Lessons Learned from Over a Decade of On-Call
In the shadows of every application, customer-facing or internal, there is a team of on-call engineers tirelessly working to ensure that the lights stay on. I have handled on-call duties for the last 12 years, from handling 24/7 shifts to more manageable shifts of a few hours a day.
Every organization has its strategy of alerting and on-call. The experience of being on-call in different teams for different stacks is never the same, but the lessons one learns can be applied everywhere.
The What, When, Who, and Why
Setting up effective alerts is the key to a successful on-call strategy.
- The very first step in setting an alert is to understand the ‘What’ — What type of event requires enough and urgent attention to wake a human up from their sleep. Imagine being woken up by a louder-than-life phone call for fault in a non-production environment.
- Next is comprehending the ‘When’ — When the alert should be triggered should be decided by thresholds and event conditions that balance well between detecting issues early and avoiding false alarms from routine fluctuations.
- Nailing the ‘Who’ — Identifying the right individuals and the right teams to notify based on the severity of the alert will guarantee an effective response.
- And, beyond these technicalities would be the strategic ‘Why’ — making sense of why the event that one is being paged for is critical. Understanding why an alert was needed on the event helps with strategically resolving it and preventing a business impact. This eventually results in a system where alerts are purposefully aligned with risk mitigation. For example, a timely alert on slow response times can reveal a problem like a DDos attack on a slow endpoint, and understanding the importance of quickly mitigating this can prevent platform downtime.
Over-alerting Is Detrimental in More Ways Than One
An on-call week brings with it an innate sense of urgency, alertness, and unrest regardless of whether alerts are triggered or the shift is completely uneventful. The worry of missing pages while taking a shower or forgetting one’s phone at home while walking the dog can be overcome by a very simple addition of a secondary on-call engineer, but overcoming the frustration from getting paged because of a false alert will need prioritization of alert management.
It is important to consider that every time the phone rings, the person on-call at the very least will get distracted from whatever they were doing to acknowledge the alert. This not only adds to the cognitive load but if the triggered alert was unnecessary, similar to the story of the shepherd boy that cried wolf too many times, having responded to too many false alerts will inadvertently lead to a diminished sense of urgency for critical alerts.

****************

Problems:
(1) For the on-call article, decide whether each statement agrees with it. Answer yes or no, and quote the deciding words of the article. (a) The author has been doing on-call work for 12 years. (b) Adding a secondary on-call engineer is presented as the way to overcome frustration from false alerts. (c) Being on-call is described as the same experience no matter the team or stack.
(2) In the on-call article, take the part that opens with the words containing "Lessons Learned from" and closes with "be applied everywhere.". Rewrite it with "engineers" switched to "specialists".
(3) Extend the on-call article, starting after its final sentence.
The entries play no part in this exercise.

Supplied records:
****************

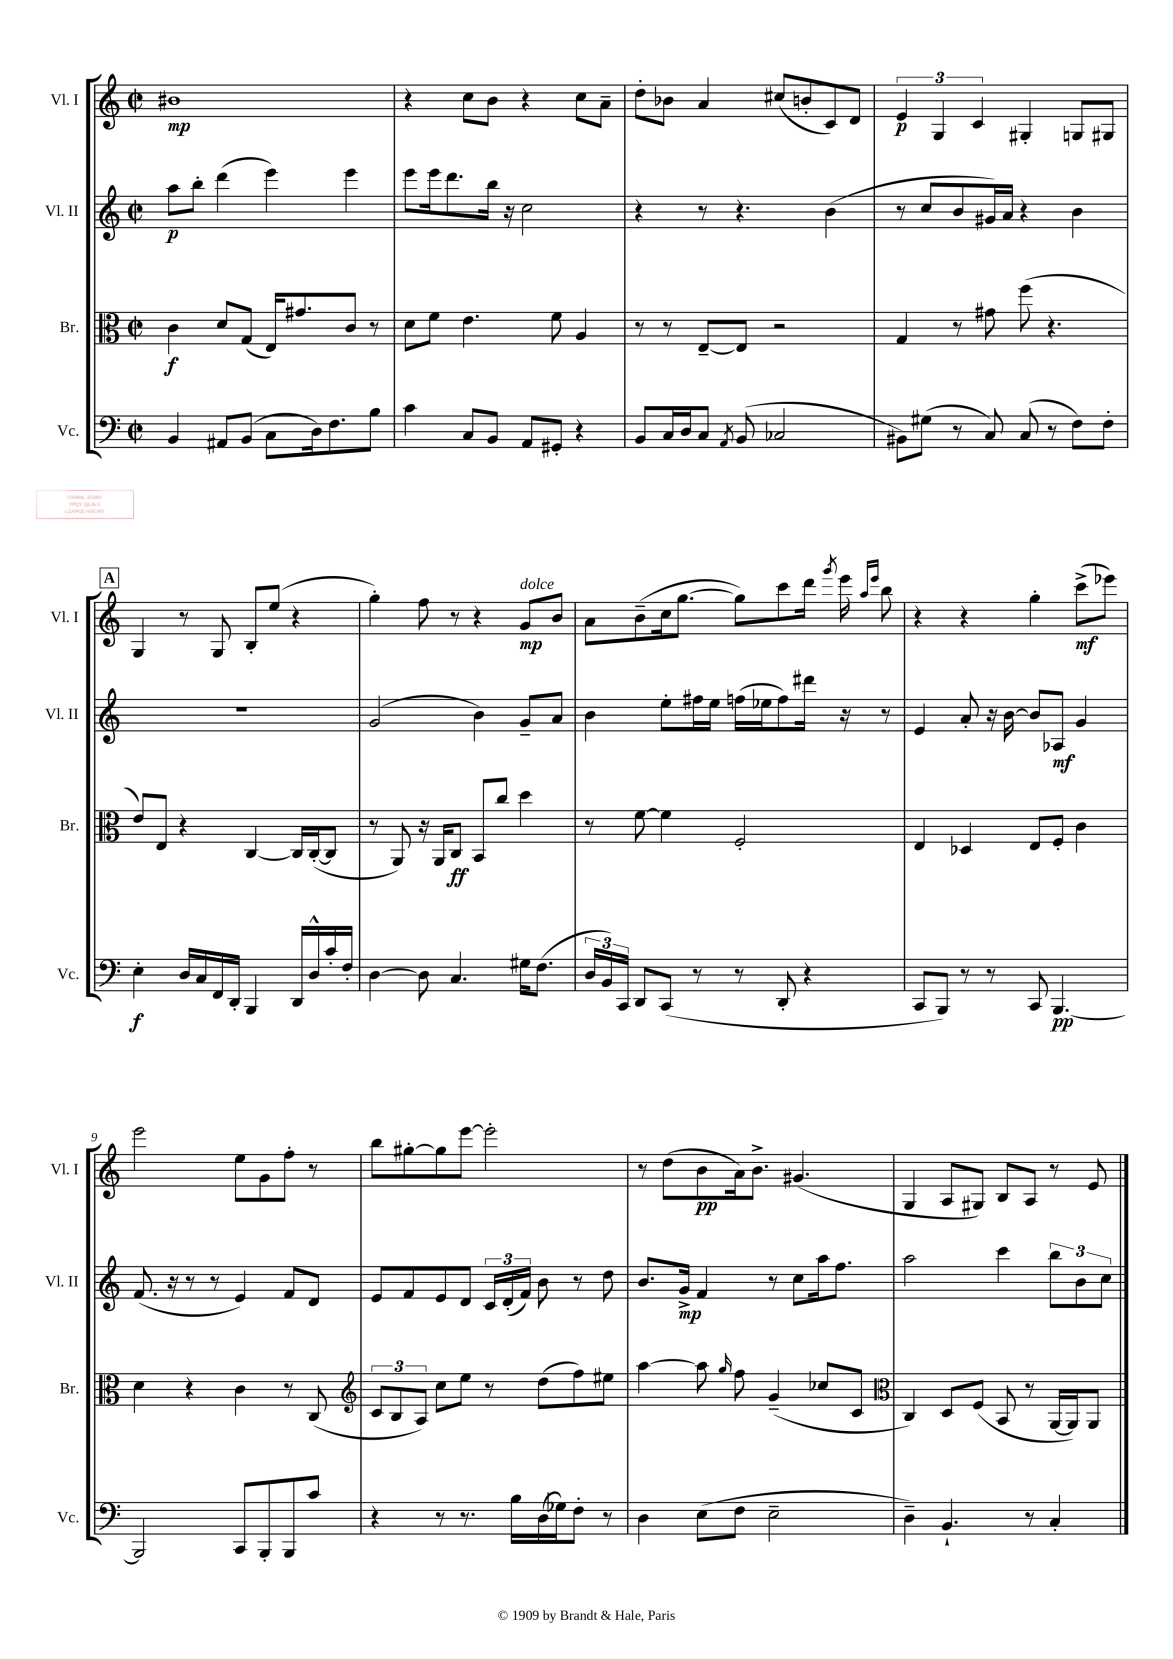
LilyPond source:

****************

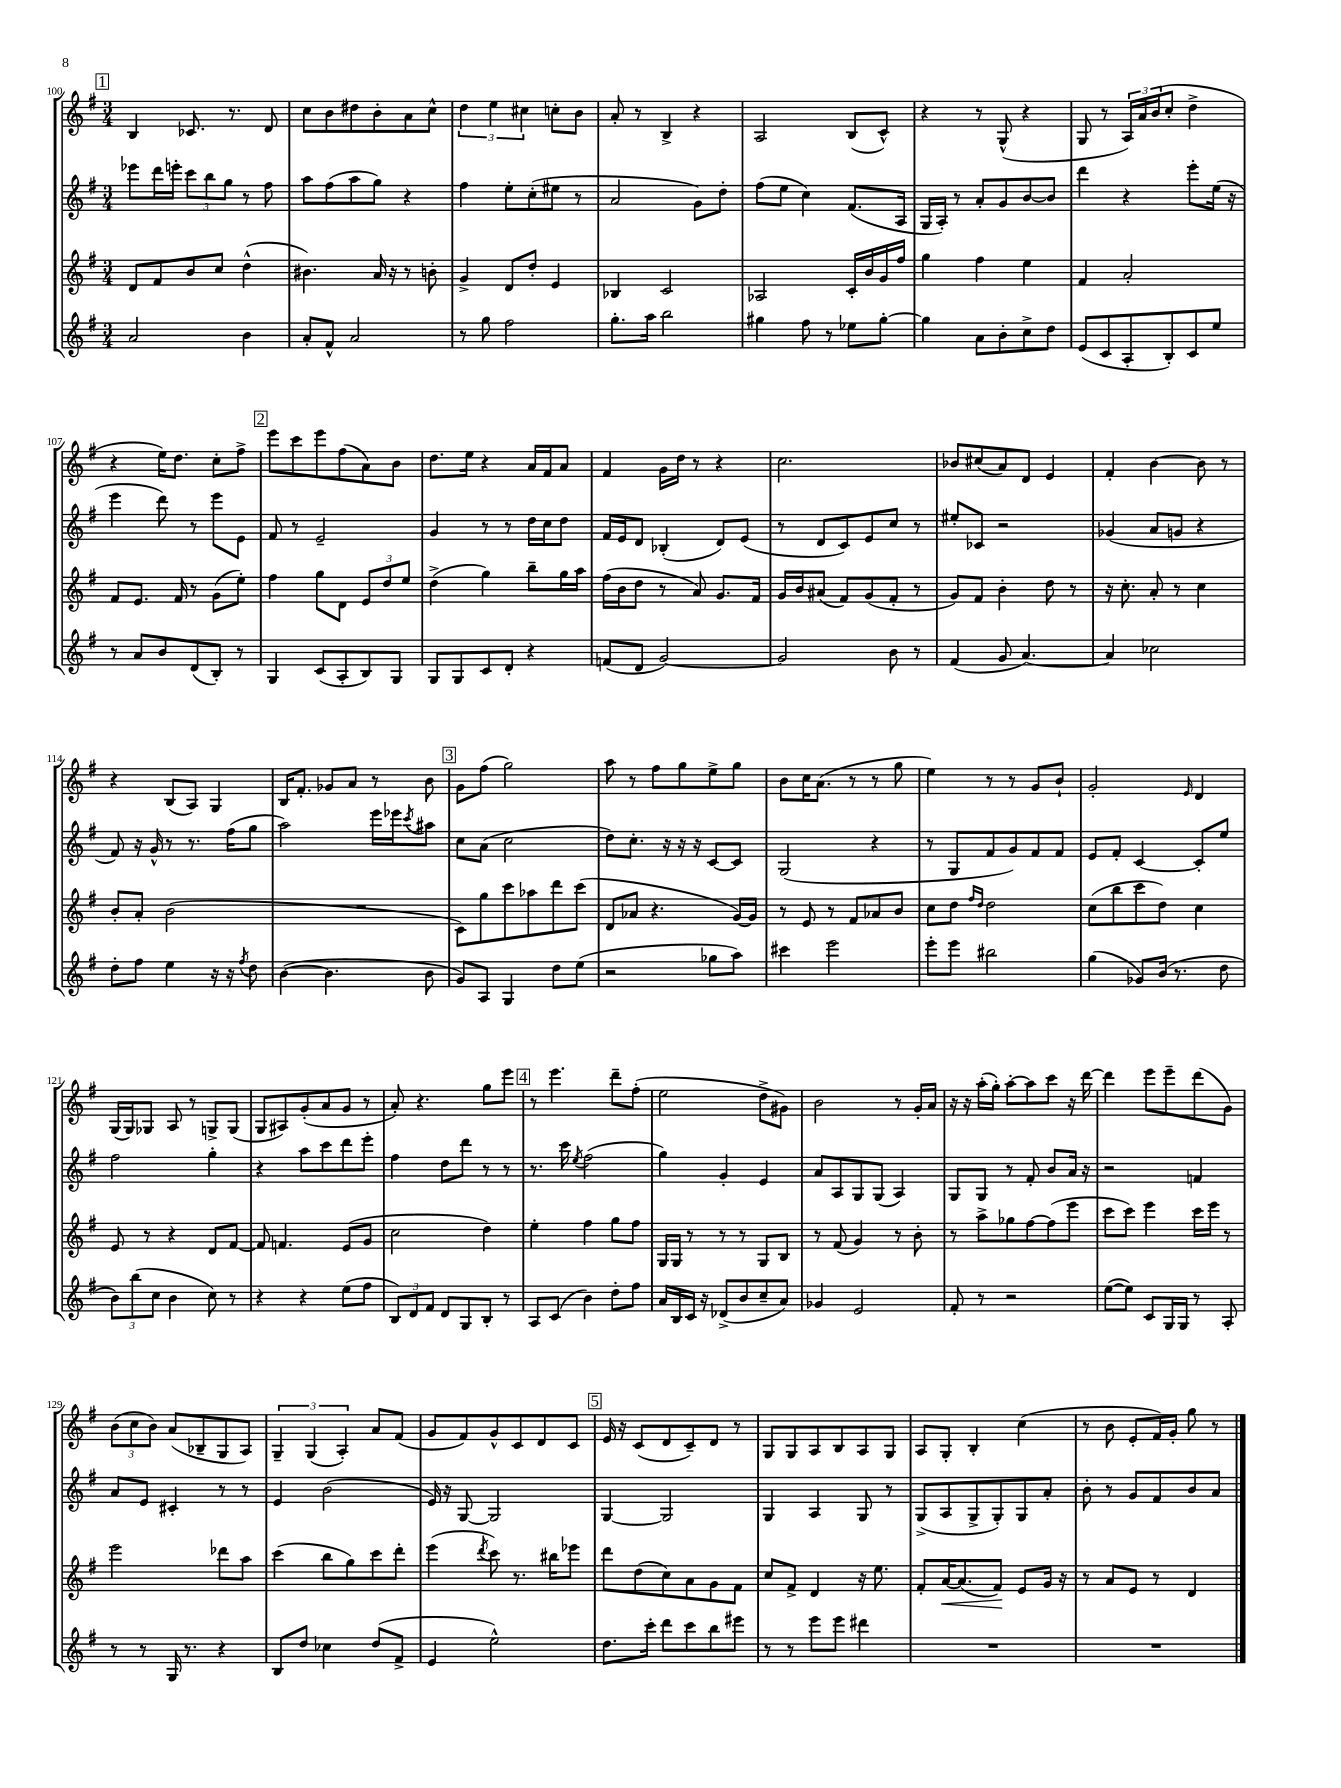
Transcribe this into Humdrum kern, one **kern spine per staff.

****************

Expected results:
(1)
(a) Yes: "I have handled on-call duties for the last 12 years"
(b) No: "overcoming the frustration from getting paged because of a false alert will need prioritization of alert management"
(c) No: "The experience of being on-call in different teams for different stacks is never the same"

(2)
Lessons Learned from Over a Decade of On-Call
In the shadows of every application, customer-facing or internal, there is a team of on-call specialists tirelessly working to ensure that the lights stay on. I have handled on-call duties for the last 12 years, from handling 24/7 shifts to more manageable shifts of a few hours a day.
Every organization has its strategy of alerting and on-call. The experience of being on-call in different teams for different stacks is never the same, but the lessons one learns can be applied everywhere.

(3)
Every alert that calls needs to be actionable, clear in its messaging and require a level of intelligence where it cannot be solved by a robotic set of actions.
Importance of Looking Back
If you are getting called for the same alert regularly, or are getting called for too many alerts (hello, alert fatigue), and have been ignoring most of the triggered alerts, something is wrong with the alerting strategy.
Be it false alerts or too many alerts, improving the alerting mechanism is a continuous process. Regular retrospectives into how many alerts were triggered and assessing that the triggered alerts were meaningful, help with identifying and removing alerts that are unnecessary, fine-tuning the alerts that trigger too late, and grouping alerts to reduce noise during incidents.
The process of retrospective can be simple, the number of alerts can be assessed by extracting the data from the alerting tool. If the alerts are tagged and categorized(which they should be), insights related to service and severity can be gathered automatically. The next step would be to triage this data and find the top culprits. Once the data is refined, decisions can be made on improving the noisy alerts — removing unnecessary unactionable alerts, lowering alert severity to send a message instead of calling, or even assigning alerts to another team that owns the service.
It is inevitable that as the business grows and the tech stack grows, the number of alerts will grow and it becomes all the more important to regularly ensure that the alerting setup is not noisy and chaotic.
All of Us Are Smarter Than Any of Us
All alerts should point to an issue that either directly impacts the customers and the business, or has the potential of leading up to it. Hence, every alert requires a sense of urgency in being responded to. The on-call engineer needs to be able to judge when it’s time to call in reinforcement to fight the battle at hand.
If you have stayed with an issue for too long and are stuck, remember that there is a reason we work in teams. Some issues need an extra set of eyes, while some directly indicate that they need to be escalated to a different team.
The on-call or incident response handbooks must include instructions for escalating issues to team members and inviting other concerned teams in addition to instructions to troubleshoot the issue. Incidents are always handled by a team but alerts that take too long to fix stand in line of turning into an incident, asking for help from the team here is not only wise but necessary.
Team Culture
Team culture is probably the most underrated aspect of the on-call experience. Right from getting onboarded to the on-call rotations to handling the routine on-call, open communication and trust in the team is what leads to efficient incident resolutions and well-informed decisions.
The trust amongst team members that when in need, shifts and responsibilities can be traded without friction, greatly helps in reduced on-call stress. The trust of the team in the on-call engineer to handle, resolve, and escalate issues as needed helps in maintaining a balance between operational and velocity work and keeps everyone motivated.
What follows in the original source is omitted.